Invadopodia degrade ECM in the G1 phase of the cell cycle

Abstract

Invadopodia are cancer cell protrusions rich in structural proteins (e.g. Tks5, cortactin) and proteases (e.g. MT1-MMP) and are responsible for degradation of the extracellular matrix (ECM). Tumor cell invasion and metastasis require cancer cells to be both proliferative and invasive, i.e. migrate through the tissue and assemble invadopodia. While several studies addressed how cell motility parameters change throughout the cell cycle, the relationship between invadopodia and cell cycle progression has not been elucidated. In this study, using invadopodia- and cell cycle- fluorescent markers, we show in 2D and 3D cell cultures, as well as in vivo, that breast carcinoma cells assemble invadopodia and invade into the surrounding ECM preferentially during the G1 phase of the cell cycle. Cells synchronized in the G0/G1 phase of the cell cycle degrade at significantly higher levels during the first 20 hours post-synchronization release.

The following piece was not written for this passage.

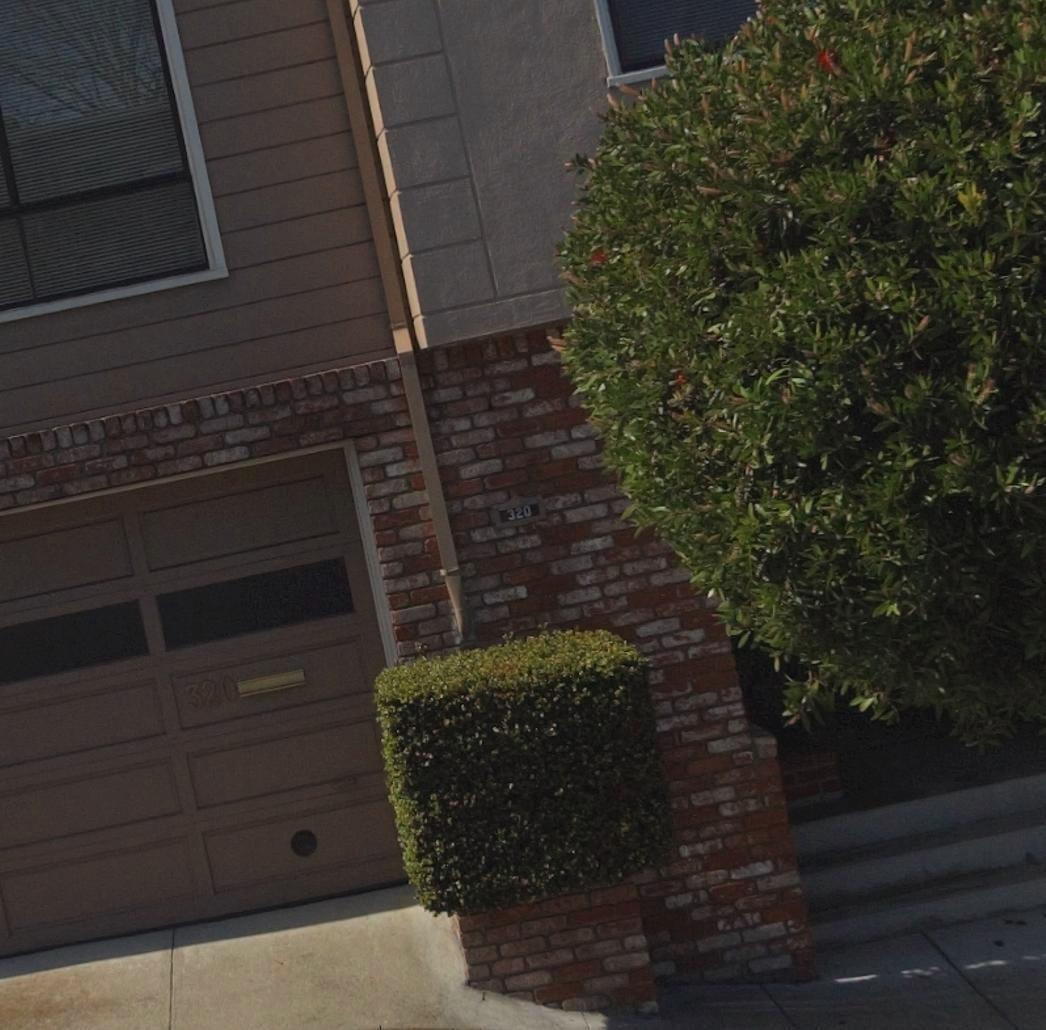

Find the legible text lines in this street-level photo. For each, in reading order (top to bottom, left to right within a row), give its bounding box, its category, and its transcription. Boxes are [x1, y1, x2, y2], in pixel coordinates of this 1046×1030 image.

Consistent with this, mRNA and protein levels of the invadopodia key components, cortactin and MT1-MMP, peak at 14 hours post-release. Cell cycle progression is faster in cells in which invadopodia are abolished (by Tks5 knockdown), evidenced by earlier induction of cyclins A and B. A close look at the regulators of G1 revealed that the overexpression of p27^kip1, but not p21^cip1, causes faster turnover of invadopodia and increased ECM degradation. Furthermore, both endogenous and over-expressed p27^kip1 localizes to the sites of invadopodia assembly. Taken together, these findings suggest that invadopodia function is tightly linked to cell cycle progression and is controlled by specific cell cycle regulators. Our results caution that this coordination between invasion and cell cycle must be considered when designing effective chemotherapies.